Между подоспевшими красноармейцами и неизвестной завязалась перестрелка, в которой последняя была убита.

Убитая оказалась М. В. Захарченко-Шульц, другим членом московской группы. При ней оказались, кроме револьверов с большим количеством патронов, английские гранаты, подложные паспорта, финские деньги, царские золотые монеты, карты Карельского перешейка и западной границы СССР (с. 42–43).

Налицо разительное отступление от июльского коммюнике ОГПУ и интервью Г. Г. Ягоды. Тогда указывалось, что тройка, двигавшаяся из Москвы к польской границе, разделилась, причем Оп-перпут был обнаружен 18 июня в районе Яновского спиртного завода и убит в перестрелке на другой день там, а Захарченко-Шульц вместе с Петерсом — под Дретунью 23 июня. Теперь упорное нежелание помянуть Опперпута привело к перераспределению ролей.

Чем объяснить эти изменения? Мы видели уже, что одним из главных тезисов Кичкасова было выпячивание «импортного» характера террористических вылазок и утверждение о завербованности их исполнителей иностранными разведками. Но Опперпут нарушал стройность этой картины. Если его и можно было назвать чьим-нибудь агентом, то агентом не иностранной разведки — финскойили, тем более, польской, — а агентом («сексотом») советской контрразведки. В ходе только что пронесшейся шумной кампании в эмигрантской прессе это было удостоверено по двум, так сказать, каналам: как самим Опперпутом в его гельсингфорсских записках, так и анонимным его разоблачителем, усердно поставлявшим в разные органы печати дополнительные — достоверные или ложные — сведения из его чекистской биографии. Возникала парадоксальная ситуация: если в мае советская дезинформационная контрпропаганда дозарезу нуждалась в таком разоблачении «провокатора», то теперь, после июньского покушения, с одной стороны, и подробного обсуждения «Треста» и подвигов Опперпута вслед за бурцевской статьей в Иллюстрированной России, с другой, ей эта истина оказывалась ни к чему. Невозможно было подобрать Опперпуту амплуа, которое сочеталось бы с закулисно распространяемой «сатанинской» версией (участие в расстрелах и т. д.) чекистского изготовления или даже с простой констатацией факта обратного перехода Опперпутом границы 31 мая. О том, до какой степени Опперпут оказывался неудобным в повествовании, свидетельствуют полемические выпады в заключительной главе книги Кичкасова против попыток «буржуазной» прессы пристегнуть к делу разговоры о неких советских «сексотах»:

Когда впервые появились сообщения ОГПУ об аресте Болмасова и Сольского, о перестрелке с Захарченко-Шульц и проч., финская пресса пыталась отрицать какое-либо отношение своего генштаба к террористам и вообще монархистам.
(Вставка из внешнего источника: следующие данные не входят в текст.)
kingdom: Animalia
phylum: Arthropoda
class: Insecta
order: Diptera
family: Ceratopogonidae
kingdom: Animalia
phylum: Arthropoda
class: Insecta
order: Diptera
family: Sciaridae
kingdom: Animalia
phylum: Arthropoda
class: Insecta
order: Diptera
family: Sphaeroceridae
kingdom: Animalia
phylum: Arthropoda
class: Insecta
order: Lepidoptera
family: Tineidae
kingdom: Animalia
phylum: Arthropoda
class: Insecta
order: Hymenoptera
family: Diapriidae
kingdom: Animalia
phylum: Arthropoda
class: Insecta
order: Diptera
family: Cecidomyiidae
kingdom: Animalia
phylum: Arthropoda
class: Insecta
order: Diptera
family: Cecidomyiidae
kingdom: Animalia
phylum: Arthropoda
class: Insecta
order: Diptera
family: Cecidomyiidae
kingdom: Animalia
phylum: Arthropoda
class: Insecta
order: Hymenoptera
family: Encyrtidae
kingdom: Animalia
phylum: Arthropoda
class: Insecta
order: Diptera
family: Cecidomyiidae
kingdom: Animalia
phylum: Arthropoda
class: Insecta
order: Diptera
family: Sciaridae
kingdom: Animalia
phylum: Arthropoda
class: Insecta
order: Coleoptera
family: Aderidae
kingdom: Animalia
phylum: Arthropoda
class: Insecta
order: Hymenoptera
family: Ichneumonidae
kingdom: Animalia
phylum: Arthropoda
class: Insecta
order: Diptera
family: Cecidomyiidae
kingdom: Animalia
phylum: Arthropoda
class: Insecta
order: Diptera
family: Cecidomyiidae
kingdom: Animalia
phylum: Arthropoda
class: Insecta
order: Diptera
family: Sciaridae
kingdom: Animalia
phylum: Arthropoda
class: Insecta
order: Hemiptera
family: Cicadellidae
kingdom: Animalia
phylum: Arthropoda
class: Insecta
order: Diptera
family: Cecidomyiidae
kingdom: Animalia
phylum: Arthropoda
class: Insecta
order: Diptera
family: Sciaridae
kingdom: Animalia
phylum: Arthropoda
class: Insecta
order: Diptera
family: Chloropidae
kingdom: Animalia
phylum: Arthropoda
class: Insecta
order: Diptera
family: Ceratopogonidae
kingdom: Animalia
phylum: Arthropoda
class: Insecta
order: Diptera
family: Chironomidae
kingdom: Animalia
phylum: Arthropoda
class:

Газета «Сегодня», издающаяся в Риге, в номере от 12 сентября приводит мнение газеты «Гуфвудст», выходящей в Гельсингфорсе, насчет того, что «сообщения ГПУ — сплошной фантастический роман, которые, очевидно, излюблены в СССР». Указания о причастности к делу финского генштаба газета считает нелепыми уже по одному тому обстоятельству, что «генштаб, подчиненный финскому социалистическому (!) правительству и проводящий его указания, не может работать ни с какими монархическими организациями».

Такого же рода огульные отрицания появились и в остальных органах финляндской прессы.

Если «процесс 26-ти» полностью доказал зависимость и подчиненную роль финляндских разведывательных органов в отношении британского «Секрет Интеллидженс Сервис» в области, так сказать, чистого шпионажа, то «процесс пяти», служа как бы продолжением предыдущего дела «26-ти», в смысле выявления того, какими путями и в каком направлении ведет борьбу с Советским Союзом английское консервативное правительство, развернул новую страницу работы этого последнего в деле использования фактически подчиненных ему аппаратов финляндского генерального штаба и монархических организаций для этой борьбы. Он показал, как могут соединяться в тесный союз империалистические акулы, «социалистические» правители и монархические головорезы, если этот союз направлен против рабочих и крестьян Советского Союза. Он показал цену всем крикам и отбрехиваниям «социалистической» прессы насчет «фантастических романов», насчет «провокации» и «выдумок» ГПУ.

Кто слышал показания подсудимых (не являющихся «сексотами» ОГПУ, как хотели бы их представить эти господа), кто был на процессе (а на нем присутствовали представители также и финляндского правительства), тот знает теперь, кто снаряжал первую партию террористов из Финляндии в СССР [480] , кто снабдил всех их оружием, где происходят монархические совещания в Териоках, кто пользуется поддержкой финских властей, кто состоит на службе в генштабе и проч. На все эти вопросы были получены ясные и недвусмысленные ответы (с. 56–57).

Таинственное исчезновение имени Олперпута из отчетов о диверсии на М. Лубянке было сразу отмечено современными читателями. По странной иронии судьбы, однако, позднейшие исследователи истории «Треста», в первую очередь Р. Врага и С. Л. Войцеховский, истолковали такое умолчание как окончательное признание чекистской, «провокаторской» подоплеки участия Опперпута в покушении 3 июля.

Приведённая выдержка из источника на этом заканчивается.